カウンセリングはどこまで秘密を守ってくれるの?

心理士は相談に来た人が話したことを原則秘密にしないといけないというルールがあります。
もっと言うと、相談に来たという事実も秘密にしなければいけません。
臨床心理士・公認心理師は秘密を守る義務があります(これを破った公認心理師は懲役または罰金という法律があります)。
とにかく安心して相談できるようにという仕組みになっていると理解していただければと思います。

でもいったいどれくらいの秘密まで守ってくれるのか、気になる人もいることかと思います。
実はカウンセリングで秘密にしなければいけない範囲はとても広くて、家族や学校や会社に何か聞かれたりしても、何も回答することはありません。
もしもカウンセリング中に犯罪行為が明らかになったとしても原則として秘密にされます。
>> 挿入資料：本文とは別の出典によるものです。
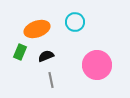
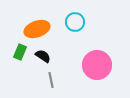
black semicircle: moved 3 px left; rotated 56 degrees clockwise
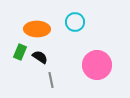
orange ellipse: rotated 20 degrees clockwise
black semicircle: moved 3 px left, 1 px down
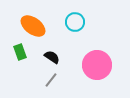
orange ellipse: moved 4 px left, 3 px up; rotated 35 degrees clockwise
green rectangle: rotated 42 degrees counterclockwise
black semicircle: moved 12 px right
gray line: rotated 49 degrees clockwise
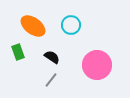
cyan circle: moved 4 px left, 3 px down
green rectangle: moved 2 px left
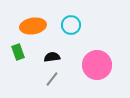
orange ellipse: rotated 45 degrees counterclockwise
black semicircle: rotated 42 degrees counterclockwise
gray line: moved 1 px right, 1 px up
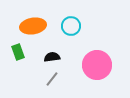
cyan circle: moved 1 px down
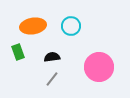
pink circle: moved 2 px right, 2 px down
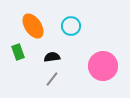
orange ellipse: rotated 65 degrees clockwise
pink circle: moved 4 px right, 1 px up
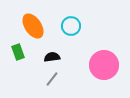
pink circle: moved 1 px right, 1 px up
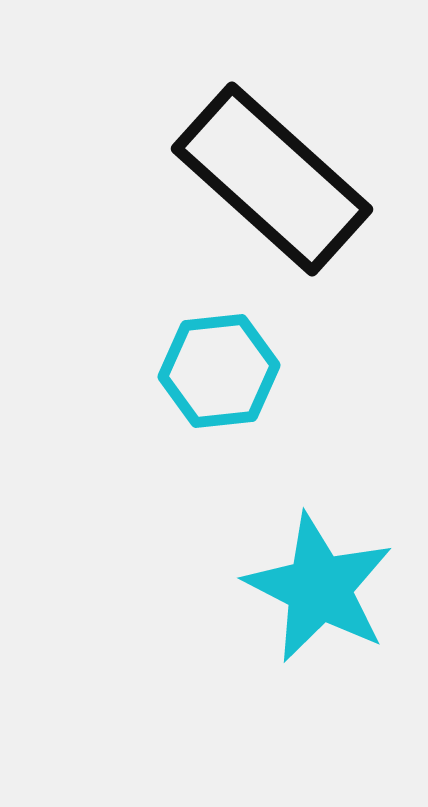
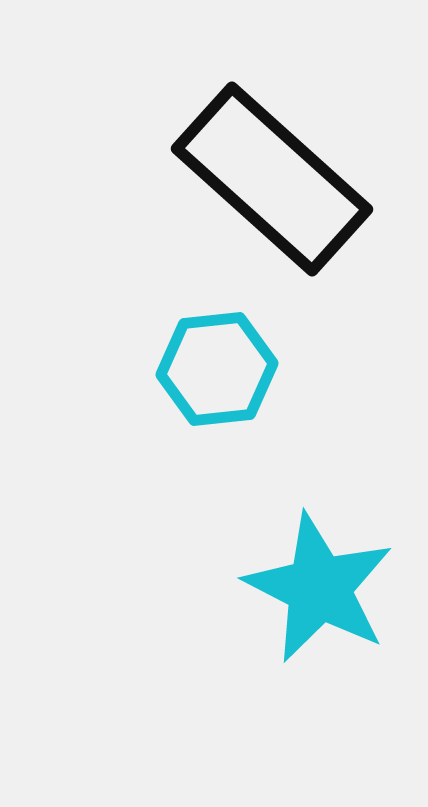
cyan hexagon: moved 2 px left, 2 px up
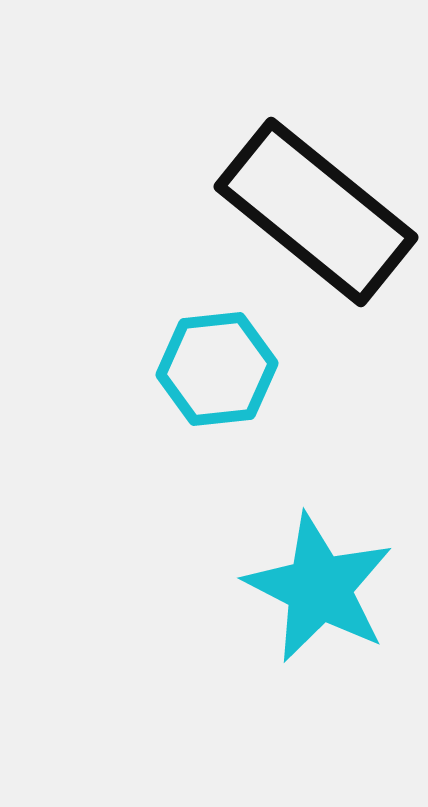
black rectangle: moved 44 px right, 33 px down; rotated 3 degrees counterclockwise
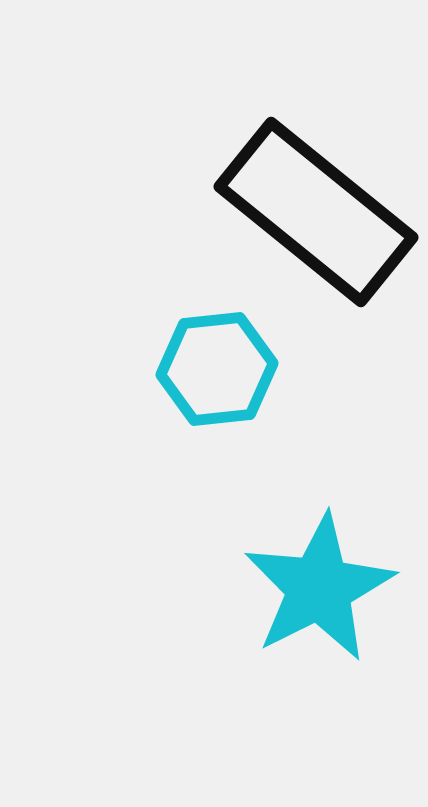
cyan star: rotated 18 degrees clockwise
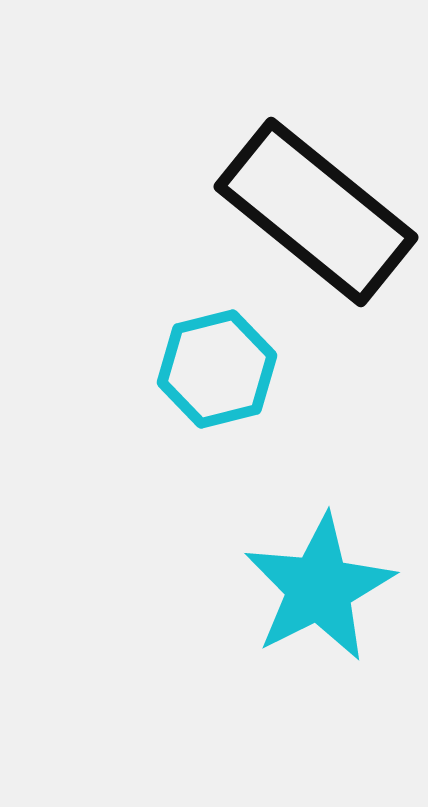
cyan hexagon: rotated 8 degrees counterclockwise
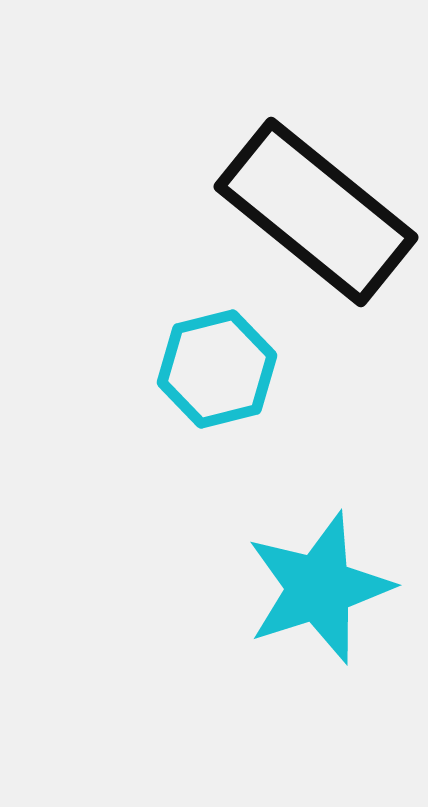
cyan star: rotated 9 degrees clockwise
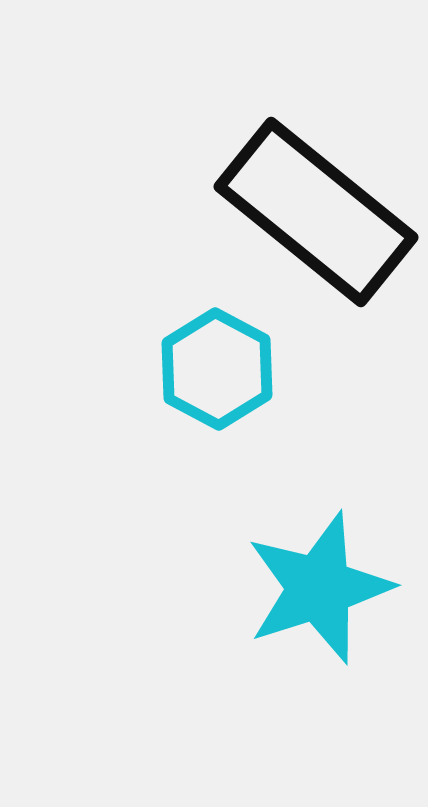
cyan hexagon: rotated 18 degrees counterclockwise
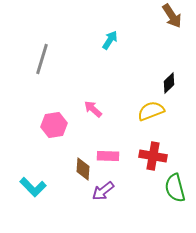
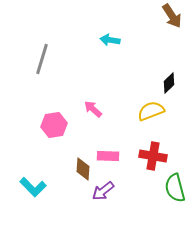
cyan arrow: rotated 114 degrees counterclockwise
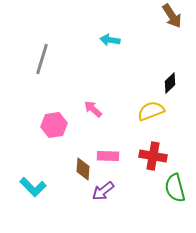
black diamond: moved 1 px right
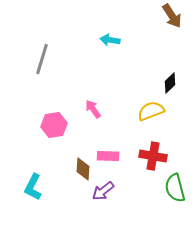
pink arrow: rotated 12 degrees clockwise
cyan L-shape: rotated 72 degrees clockwise
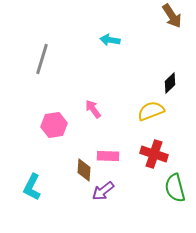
red cross: moved 1 px right, 2 px up; rotated 8 degrees clockwise
brown diamond: moved 1 px right, 1 px down
cyan L-shape: moved 1 px left
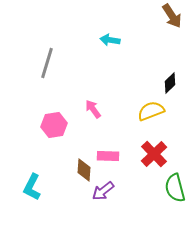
gray line: moved 5 px right, 4 px down
red cross: rotated 28 degrees clockwise
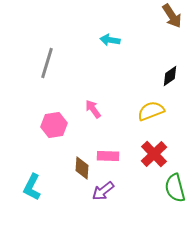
black diamond: moved 7 px up; rotated 10 degrees clockwise
brown diamond: moved 2 px left, 2 px up
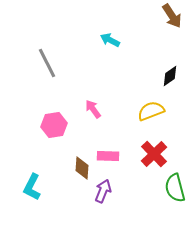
cyan arrow: rotated 18 degrees clockwise
gray line: rotated 44 degrees counterclockwise
purple arrow: rotated 150 degrees clockwise
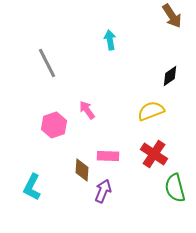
cyan arrow: rotated 54 degrees clockwise
pink arrow: moved 6 px left, 1 px down
pink hexagon: rotated 10 degrees counterclockwise
red cross: rotated 12 degrees counterclockwise
brown diamond: moved 2 px down
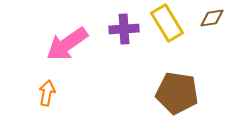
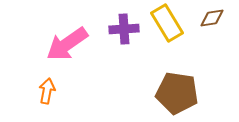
orange arrow: moved 2 px up
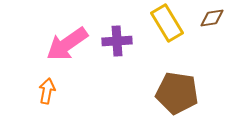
purple cross: moved 7 px left, 12 px down
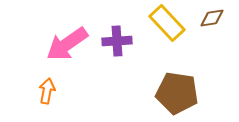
yellow rectangle: rotated 12 degrees counterclockwise
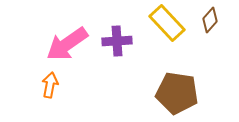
brown diamond: moved 2 px left, 2 px down; rotated 40 degrees counterclockwise
orange arrow: moved 3 px right, 6 px up
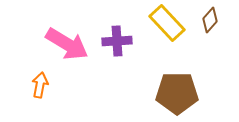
pink arrow: rotated 114 degrees counterclockwise
orange arrow: moved 10 px left
brown pentagon: rotated 9 degrees counterclockwise
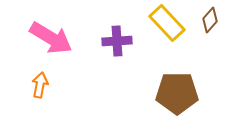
pink arrow: moved 16 px left, 6 px up
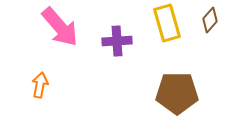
yellow rectangle: rotated 27 degrees clockwise
pink arrow: moved 9 px right, 11 px up; rotated 18 degrees clockwise
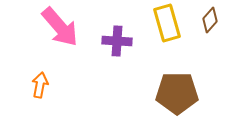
purple cross: rotated 8 degrees clockwise
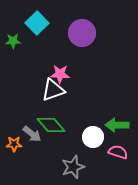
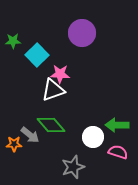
cyan square: moved 32 px down
gray arrow: moved 2 px left, 1 px down
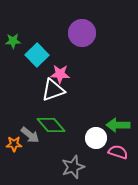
green arrow: moved 1 px right
white circle: moved 3 px right, 1 px down
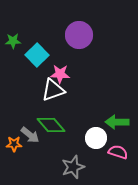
purple circle: moved 3 px left, 2 px down
green arrow: moved 1 px left, 3 px up
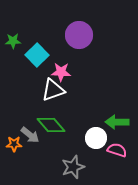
pink star: moved 1 px right, 2 px up
pink semicircle: moved 1 px left, 2 px up
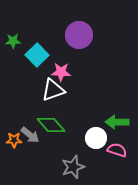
orange star: moved 4 px up
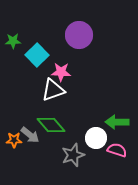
gray star: moved 12 px up
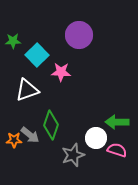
white triangle: moved 26 px left
green diamond: rotated 60 degrees clockwise
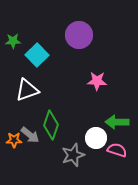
pink star: moved 36 px right, 9 px down
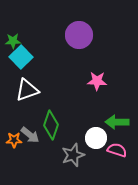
cyan square: moved 16 px left, 2 px down
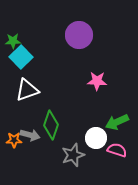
green arrow: rotated 25 degrees counterclockwise
gray arrow: rotated 24 degrees counterclockwise
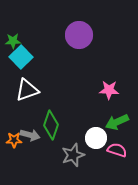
pink star: moved 12 px right, 9 px down
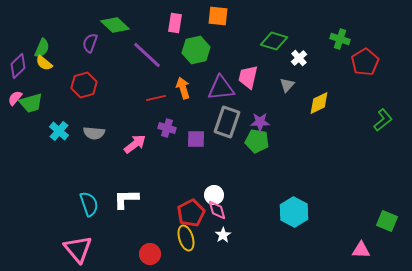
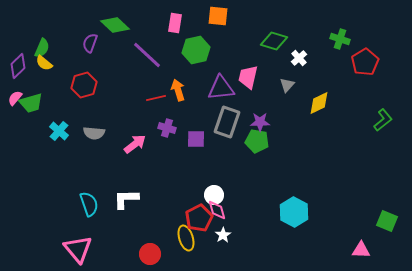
orange arrow at (183, 88): moved 5 px left, 2 px down
red pentagon at (191, 213): moved 8 px right, 5 px down
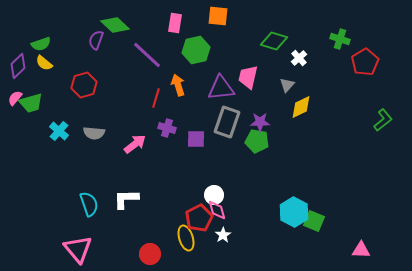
purple semicircle at (90, 43): moved 6 px right, 3 px up
green semicircle at (42, 48): moved 1 px left, 4 px up; rotated 48 degrees clockwise
orange arrow at (178, 90): moved 5 px up
red line at (156, 98): rotated 60 degrees counterclockwise
yellow diamond at (319, 103): moved 18 px left, 4 px down
green square at (387, 221): moved 73 px left
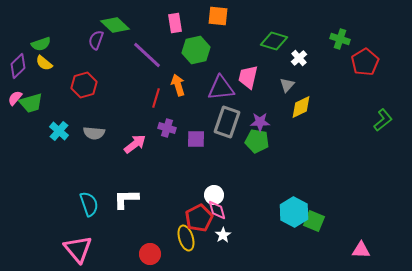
pink rectangle at (175, 23): rotated 18 degrees counterclockwise
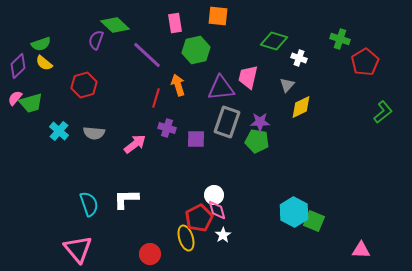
white cross at (299, 58): rotated 28 degrees counterclockwise
green L-shape at (383, 120): moved 8 px up
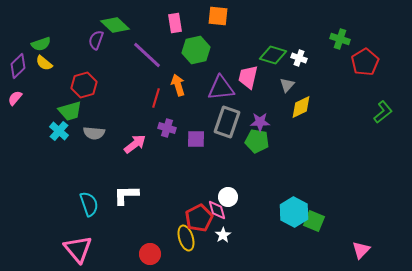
green diamond at (274, 41): moved 1 px left, 14 px down
green trapezoid at (31, 103): moved 39 px right, 8 px down
white circle at (214, 195): moved 14 px right, 2 px down
white L-shape at (126, 199): moved 4 px up
pink triangle at (361, 250): rotated 48 degrees counterclockwise
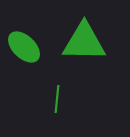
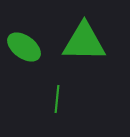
green ellipse: rotated 8 degrees counterclockwise
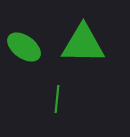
green triangle: moved 1 px left, 2 px down
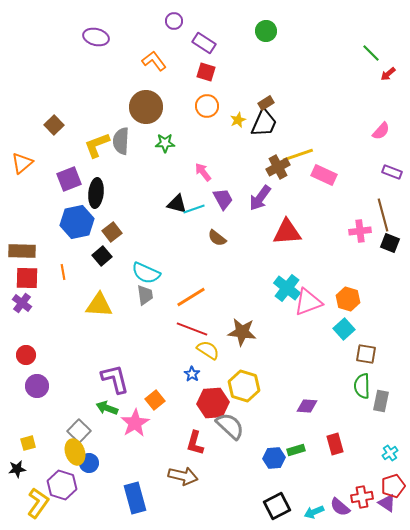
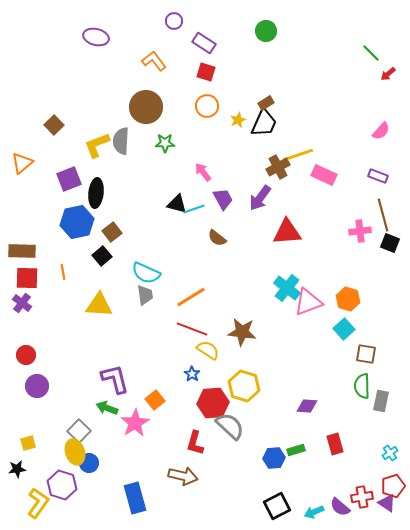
purple rectangle at (392, 172): moved 14 px left, 4 px down
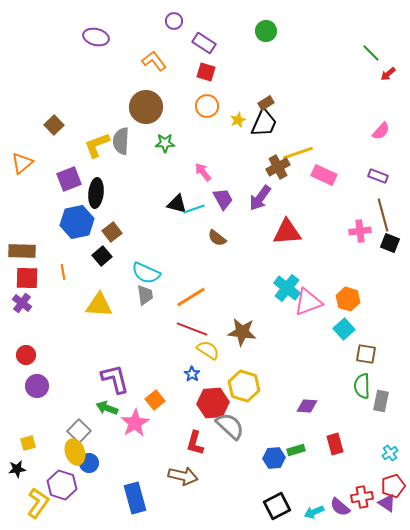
yellow line at (298, 155): moved 2 px up
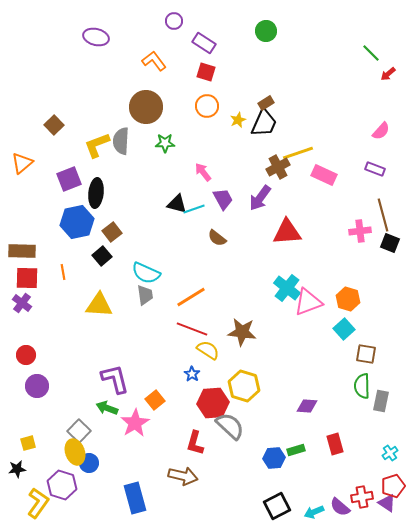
purple rectangle at (378, 176): moved 3 px left, 7 px up
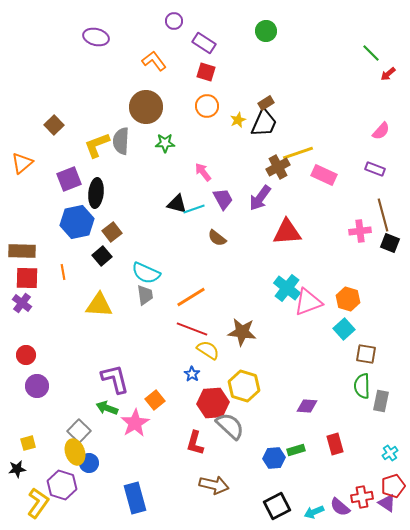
brown arrow at (183, 476): moved 31 px right, 9 px down
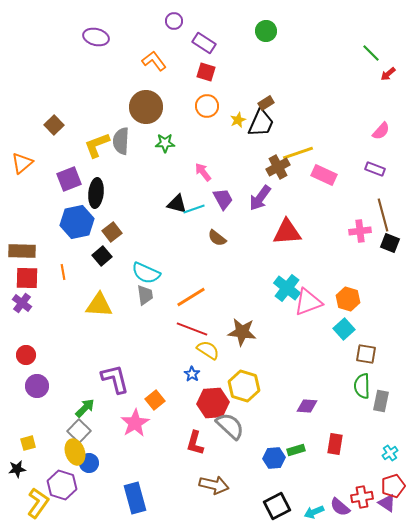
black trapezoid at (264, 123): moved 3 px left
green arrow at (107, 408): moved 22 px left; rotated 115 degrees clockwise
red rectangle at (335, 444): rotated 25 degrees clockwise
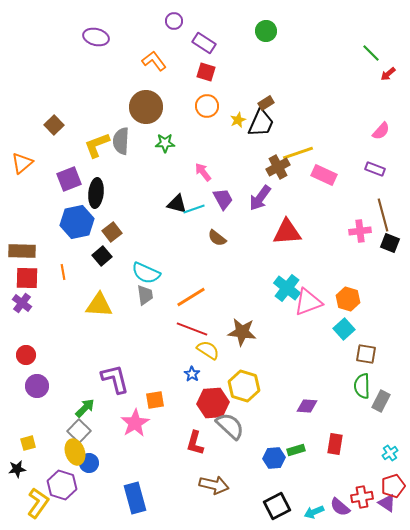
orange square at (155, 400): rotated 30 degrees clockwise
gray rectangle at (381, 401): rotated 15 degrees clockwise
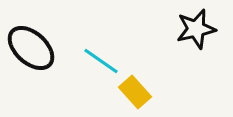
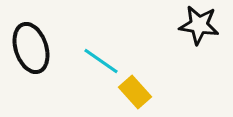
black star: moved 3 px right, 4 px up; rotated 21 degrees clockwise
black ellipse: rotated 30 degrees clockwise
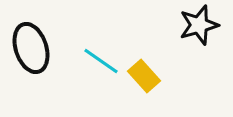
black star: rotated 24 degrees counterclockwise
yellow rectangle: moved 9 px right, 16 px up
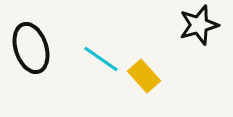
cyan line: moved 2 px up
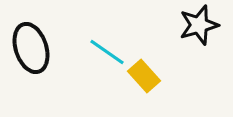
cyan line: moved 6 px right, 7 px up
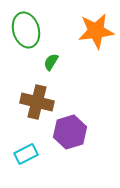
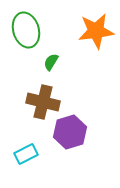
brown cross: moved 6 px right
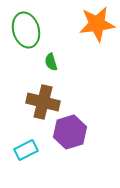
orange star: moved 1 px right, 7 px up
green semicircle: rotated 48 degrees counterclockwise
cyan rectangle: moved 4 px up
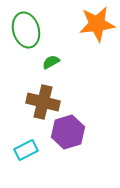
green semicircle: rotated 78 degrees clockwise
purple hexagon: moved 2 px left
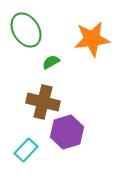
orange star: moved 5 px left, 15 px down
green ellipse: rotated 16 degrees counterclockwise
purple hexagon: moved 1 px left
cyan rectangle: rotated 20 degrees counterclockwise
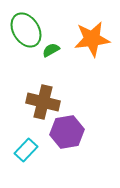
green semicircle: moved 12 px up
purple hexagon: rotated 8 degrees clockwise
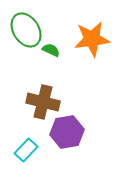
green semicircle: rotated 54 degrees clockwise
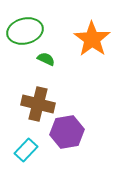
green ellipse: moved 1 px left, 1 px down; rotated 72 degrees counterclockwise
orange star: rotated 30 degrees counterclockwise
green semicircle: moved 5 px left, 9 px down
brown cross: moved 5 px left, 2 px down
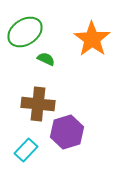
green ellipse: moved 1 px down; rotated 20 degrees counterclockwise
brown cross: rotated 8 degrees counterclockwise
purple hexagon: rotated 8 degrees counterclockwise
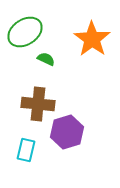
cyan rectangle: rotated 30 degrees counterclockwise
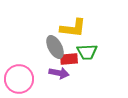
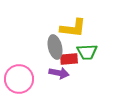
gray ellipse: rotated 15 degrees clockwise
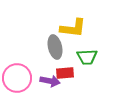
green trapezoid: moved 5 px down
red rectangle: moved 4 px left, 14 px down
purple arrow: moved 9 px left, 8 px down
pink circle: moved 2 px left, 1 px up
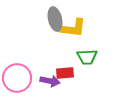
gray ellipse: moved 28 px up
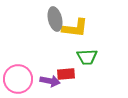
yellow L-shape: moved 2 px right
red rectangle: moved 1 px right, 1 px down
pink circle: moved 1 px right, 1 px down
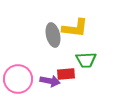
gray ellipse: moved 2 px left, 16 px down
green trapezoid: moved 1 px left, 3 px down
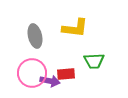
gray ellipse: moved 18 px left, 1 px down
green trapezoid: moved 8 px right, 1 px down
pink circle: moved 14 px right, 6 px up
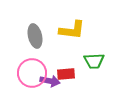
yellow L-shape: moved 3 px left, 2 px down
じゃあどんなことが秘密にできないかというと、自分を含めた生命に危険が及ぶ場合です。
具体的には相談者の方が誰かを殺そうとしていることを仄めかしたり、怪我をさせようとしているときです。
子供に虐待をしていることが疑われるも含まれます。
それと、相談者の方が本当に自殺してしまいそうなときです。
これを自傷他害の原則と言います。
このような場合には必要な機関や周囲の人々に連絡をします。

とはいっても、カウンセリングで死にたい気持ちを話される方は多いので、そのたびにどこかに連絡をするわけではありません。
しんどいときに死にたいという気持ちが湧き上がってくるのは当然のことなので、普段のカウンセリングでは心理士はその気持ちを受け止めることに徹します。
でも、「いよいよ本当に自殺してしまいそう、この人の命が危ない」という状況のときには、なにより命の安全が優先されます。
自傷他害の原則に当たらなければ、秘密は守られますので、安心して相談にいらしてくださればと思います。